*** Source document

Julia's ground snake (Erythrolamprus juliae) is a species of snake in the family Colubridae. The species is found in the Caribbean, on the Lesser Antilles islands of Dominica and Guadeloupe.

Etymology
The specific name, juliae, is in honor of Julia Cope Collins (1866–1959), who was the only child of American herpetologist Edward Drinker Cope, the describer of this species.

Subspecies
The nominate subspecies, E. j. juliae, is endemic to Dominica, where it may be found everywhere but the highest elevations.  E. j. copeae is found on numerous islands in the Guadeloupean archipelago, while E. j. mariae is restricted to the Guadeloupean island of Marie-Galante.  Its relative rareness in Guadeloupe is attributed to the presence of the mongoose, which is absent from Dominica.

Description
E. juliae can reach half a meter (20 inches) in total length (including tail).  Its coloration is typically white or yellowish flecks on a glossy dark ground color, but some individuals are uniformly dark.

Diet
Julia's ground snake eats lizards, frogs, and insects.

Defensive behavior
E. juliae is harmless to humans, but may release a foul-smelling cloacal secretion if provoked.

******

> **Apply what you read**:
(1) Decide whether each statement below agrees with the text on Julia's ground snake. Answer yes or no for each, and quote the words of the text that decide it.
(a) The subspecies E. j. mariae occurs on Dominica.
(b) Julia Cope Collins was the only child of Edward Drinker Cope.
(c) The mongoose is absent from Dominica.
(2) Using the text on Julia's ground snake, answer each question briefly.
(a) What total length can E. juliae reach?
(b) What does Julia's ground snake eat?
(c) What may E. juliae release if provoked?
(3) Extend the text on Julia's ground snake, beginning after its final sentence.

*** Data section

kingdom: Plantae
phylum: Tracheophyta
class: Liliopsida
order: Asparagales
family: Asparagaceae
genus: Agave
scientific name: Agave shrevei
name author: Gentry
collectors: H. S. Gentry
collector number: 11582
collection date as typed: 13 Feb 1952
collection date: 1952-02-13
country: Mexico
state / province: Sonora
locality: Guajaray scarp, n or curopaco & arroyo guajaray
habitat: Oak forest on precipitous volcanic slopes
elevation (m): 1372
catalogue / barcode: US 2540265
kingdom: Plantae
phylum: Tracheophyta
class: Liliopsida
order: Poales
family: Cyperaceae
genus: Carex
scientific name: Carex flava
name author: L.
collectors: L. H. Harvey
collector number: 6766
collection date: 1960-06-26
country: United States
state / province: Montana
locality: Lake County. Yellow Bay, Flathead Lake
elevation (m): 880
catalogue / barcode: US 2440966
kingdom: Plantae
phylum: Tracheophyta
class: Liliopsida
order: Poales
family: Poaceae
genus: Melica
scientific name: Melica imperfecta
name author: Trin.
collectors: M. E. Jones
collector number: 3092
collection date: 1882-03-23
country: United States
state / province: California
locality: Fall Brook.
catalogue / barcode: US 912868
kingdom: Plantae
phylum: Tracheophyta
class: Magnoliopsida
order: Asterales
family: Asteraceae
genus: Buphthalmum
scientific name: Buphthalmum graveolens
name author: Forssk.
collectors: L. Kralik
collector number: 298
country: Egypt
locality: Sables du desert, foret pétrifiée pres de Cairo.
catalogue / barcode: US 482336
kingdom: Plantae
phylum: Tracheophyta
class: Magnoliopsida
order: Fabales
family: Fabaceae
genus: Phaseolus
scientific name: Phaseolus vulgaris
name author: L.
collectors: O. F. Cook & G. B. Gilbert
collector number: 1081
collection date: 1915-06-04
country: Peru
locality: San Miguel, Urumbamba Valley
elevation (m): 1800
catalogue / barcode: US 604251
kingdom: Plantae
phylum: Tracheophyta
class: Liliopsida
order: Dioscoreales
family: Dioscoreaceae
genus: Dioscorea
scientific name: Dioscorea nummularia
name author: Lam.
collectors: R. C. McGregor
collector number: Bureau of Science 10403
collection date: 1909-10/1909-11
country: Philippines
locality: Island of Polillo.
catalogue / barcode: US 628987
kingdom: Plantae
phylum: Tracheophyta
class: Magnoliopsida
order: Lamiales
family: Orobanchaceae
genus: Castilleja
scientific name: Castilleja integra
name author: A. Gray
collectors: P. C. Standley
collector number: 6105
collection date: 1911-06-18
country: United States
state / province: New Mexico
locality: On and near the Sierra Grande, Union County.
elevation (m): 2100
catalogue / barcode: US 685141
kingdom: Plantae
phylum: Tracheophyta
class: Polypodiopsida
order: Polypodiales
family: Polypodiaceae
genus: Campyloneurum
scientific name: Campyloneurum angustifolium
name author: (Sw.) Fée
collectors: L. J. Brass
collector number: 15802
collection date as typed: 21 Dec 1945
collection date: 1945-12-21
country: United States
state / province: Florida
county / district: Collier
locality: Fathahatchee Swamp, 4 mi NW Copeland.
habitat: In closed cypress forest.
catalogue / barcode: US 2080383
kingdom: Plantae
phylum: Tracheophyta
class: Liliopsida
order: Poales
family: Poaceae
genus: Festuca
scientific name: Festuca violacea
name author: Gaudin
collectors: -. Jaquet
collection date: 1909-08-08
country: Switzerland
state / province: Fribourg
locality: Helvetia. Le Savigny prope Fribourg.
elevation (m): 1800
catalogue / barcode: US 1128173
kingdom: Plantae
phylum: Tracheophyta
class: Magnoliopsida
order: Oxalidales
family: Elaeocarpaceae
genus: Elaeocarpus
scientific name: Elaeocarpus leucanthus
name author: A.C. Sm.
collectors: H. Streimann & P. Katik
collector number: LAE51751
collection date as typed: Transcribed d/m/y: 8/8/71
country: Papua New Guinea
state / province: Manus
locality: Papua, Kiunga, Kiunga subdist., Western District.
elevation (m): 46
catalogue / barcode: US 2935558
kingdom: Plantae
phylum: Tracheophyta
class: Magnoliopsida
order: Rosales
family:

******

> **Solved problems**:
(1)
(a) No: "E. j. mariae is restricted to the Guadeloupean island of Marie-Galante"
(b) Yes: "who was the only child of American herpetologist Edward Drinker Cope"
(c) Yes: "the mongoose, which is absent from Dominica"

(2)
(a) Half a meter (20 inches), including the tail.
(b) Lizards, frogs, and insects.
(c) A foul-smelling cloacal secretion.

(3)
References

Further reading

Barbour T (1914). "A Contribution to the Zoögeography of the West Indies, with Especial Reference to Amphibians and Reptiles". Memoirs of the Museum of Comparative Zoölogy 44 (2): 205-359 + one plate. (Leimadophis mariae, new species, p. 340).
Cope ED (1879). "Eleventh Contribution to the Herpetology of Tropical America". Proc. Amer. Philosophical Soc. 18: 261–277. ("Aporophis juliæ ", new species, pp. 274–275).
Malhotra, Anita; Thorpe, Roger S. (1999). Reptiles and Amphibians of the Eastern Caribbean. London and Oxford: Macmillan Education Ltd. . (pp. 39–40, 84, 86–88, 123).
Powell, Robert; Henderson, Robert W. (2005). "Conservation Status of Lesser Antillean Reptiles". Iguana 12 (2): 63–77.
Schwartz A, Thomas R (1975). A Check-list of West Indian Amphibians and Reptiles. Carnegie Museum of Natural History Special Publication No. 1. Pittsburgh, Pennsylvania: Carnegie Museum of Natural History. 216 pp. (Dromicus juliae, p. 182).

External links
.
Liophis juliae at the Encyclopedia of Life.
.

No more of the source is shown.